Madoff IRS Tax Relief

IRS urged to issue pre-April 15 guidance for Madoff victims

An influential voice in politics, former New York State Governor George Pataki, has asked IRS to issue pre-Apr. 15 guidance for victims of the Ponzi scheme alleged to have been perpetrated by dealer and advisor Bernard Madoff and his firm. Separately, members of the Senate Banking Committee will ask IRS to set up a special unit for Madoff victims.

Guidance sought in three areas. In a Jan. 12, 2009, letter to Eric Solomon, Assistant Secretary for Tax Policy, George E. Pataki, now a partner with Chadbourne & Parke, LLP, asked that IRS issue guidance before Apr. 15, 2009, on the following issues pertaining to Madoff victims:

  • Nature of loss. Under Code Sec. 165(c)(2), an individual may deduct a loss incurred in a transaction entered into for profit, though not connected with a trade or business, and under Code Sec. 165(c)(3), a deduction may be claimed for losses of property not connected with a trade or business, or a transaction entered into for profit, if the losses arise from events such as storms, etc., casualties, or theft. Under Code Sec. 165(h)(1) and Code Sec. 165(h)(2), losses claimed under Code Sec. 165(c)(3) may be claimed only as itemized deductions, subject to reduction by 10% of AGI, and the $100 per occurrence floor (for 2008; $500 for 2009 only, returning to $100 after 2009). The letter takes the position that since all Madoff investments were transactions entered into for profit, Code Sec. 165(h)(2) (and not the less advantageous Code Sec. 165(c)(3)) should apply to Madoff-related theft losses. Nevertheless, the letter says that “internal guidance issued by the IRS Chief Counsel has stated that the “official position” of the IRS is that Code Section 165(c)(3) applies to theft losses.”

Observation: The letter may be referring to Chief Counsel Advice 200811016, dealing with investors’ losses on loans to a company engaged in writing sub-prime loans.

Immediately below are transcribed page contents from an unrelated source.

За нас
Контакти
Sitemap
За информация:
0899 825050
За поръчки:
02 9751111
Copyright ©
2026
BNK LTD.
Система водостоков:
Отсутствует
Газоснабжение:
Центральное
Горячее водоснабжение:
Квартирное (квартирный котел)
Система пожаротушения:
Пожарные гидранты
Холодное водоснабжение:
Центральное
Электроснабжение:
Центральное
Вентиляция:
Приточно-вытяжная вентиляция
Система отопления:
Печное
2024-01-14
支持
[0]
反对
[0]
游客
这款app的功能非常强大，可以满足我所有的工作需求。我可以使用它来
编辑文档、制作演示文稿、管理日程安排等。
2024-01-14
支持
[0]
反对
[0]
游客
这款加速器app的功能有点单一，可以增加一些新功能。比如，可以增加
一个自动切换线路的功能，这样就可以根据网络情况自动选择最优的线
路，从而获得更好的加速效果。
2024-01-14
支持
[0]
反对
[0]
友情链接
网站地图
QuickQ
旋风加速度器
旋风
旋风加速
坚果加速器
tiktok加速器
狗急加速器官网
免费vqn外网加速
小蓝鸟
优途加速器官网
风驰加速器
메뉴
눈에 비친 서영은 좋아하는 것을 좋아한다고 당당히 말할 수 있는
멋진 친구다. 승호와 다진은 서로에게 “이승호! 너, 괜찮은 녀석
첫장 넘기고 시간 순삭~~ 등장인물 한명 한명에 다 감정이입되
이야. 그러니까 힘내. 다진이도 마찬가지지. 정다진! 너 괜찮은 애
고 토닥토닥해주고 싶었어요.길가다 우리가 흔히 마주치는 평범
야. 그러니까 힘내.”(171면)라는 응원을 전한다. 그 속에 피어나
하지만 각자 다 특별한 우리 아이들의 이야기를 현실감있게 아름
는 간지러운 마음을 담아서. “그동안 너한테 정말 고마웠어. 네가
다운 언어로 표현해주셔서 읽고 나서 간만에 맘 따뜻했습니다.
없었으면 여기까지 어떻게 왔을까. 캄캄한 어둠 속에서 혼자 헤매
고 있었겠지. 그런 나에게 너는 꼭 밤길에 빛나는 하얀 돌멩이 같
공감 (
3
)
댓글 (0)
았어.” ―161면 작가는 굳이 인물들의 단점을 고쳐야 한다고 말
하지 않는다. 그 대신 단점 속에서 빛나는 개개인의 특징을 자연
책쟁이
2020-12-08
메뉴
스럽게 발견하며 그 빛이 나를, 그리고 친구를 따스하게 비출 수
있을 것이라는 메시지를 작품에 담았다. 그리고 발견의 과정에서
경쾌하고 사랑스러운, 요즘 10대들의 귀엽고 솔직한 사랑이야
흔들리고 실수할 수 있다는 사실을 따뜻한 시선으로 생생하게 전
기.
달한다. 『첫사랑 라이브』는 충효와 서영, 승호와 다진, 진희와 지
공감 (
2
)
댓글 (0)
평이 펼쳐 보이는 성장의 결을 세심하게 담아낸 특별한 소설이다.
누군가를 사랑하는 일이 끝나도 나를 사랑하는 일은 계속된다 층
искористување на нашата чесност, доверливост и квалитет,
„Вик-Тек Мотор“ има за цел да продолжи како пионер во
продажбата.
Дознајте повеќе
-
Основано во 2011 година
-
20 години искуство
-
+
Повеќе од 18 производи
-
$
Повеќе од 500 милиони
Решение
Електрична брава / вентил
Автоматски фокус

  • Safe harbor for reasonable expectation of recovery. It’s well established that a theft loss may be claimed in the year it is discovered, but only to the extent that, at the end of such year, there’s no reasonable expectation of recovery. The letter points out that investors with direct accounts in the Madoff broker/dealer with no claims against third parties can reasonably expect to receive only a SIPC (Securities Investor Protection Corporation) payment, capped at $500,000, or if more, their pro rata shares of the assets in the Madoff estate ultimately available for distribution to investors. The letter asks IRS to issue guidance stating that Madoff investors with no claims at the end of 2008 other than a possible SIPC claim, and a claim against the Madoff estate, won’t be considered to have a reasonable expectation of recovery as of Dec. 31, 2008 in respect of Madoff-related losses in an amount greater than the higher of (a) $500,000 or (b) 10% of the investor’s “net investment” in the account (sum of all amounts of cash and FMV of all property transferred into the account, less total of cash and FMV of all property received as distributions from the account).
  • Amount of theft loss. The letter asks IRS to rule that the amount of an investor’s Madoff-related theft loss for 2008 is equal to (a) his entire unrecovered tax cost basis in the account at December 31, 2008, including all amounts reported as income in years prior to 2008, less (b) his reasonable expectation of recovery as of December 31, 2008 (determined under the approach posited above.

Observation: Another issue to consider relates to whether investors can amend returns and claim refunds for tax paid on phantom earnings that were left to be “reinvested” in the account. Similarly, can an investor who received statements reporting, say, 10% income or gains, and withdrew and paid tax on the earnings, file amended returns treating the withdrawals as a nontaxable return of capital?

Senate Banking Committee will ask for special IRS unit. At a Jan. 27, 2009, hearing into the Madoff scandal, Sen. Menendez (D-NJ), a member of the Senate Committee on Banking, Housing and Urban Affairs, raised the issue of how Madoff victims should handle tax payments that they’ve made in previous years on phantom income. At the urging of Chairman Dodd (D-CT), he said he would draft a letter to IRS asking that it set up a special unit to handle tax matters relating to Madoff victims.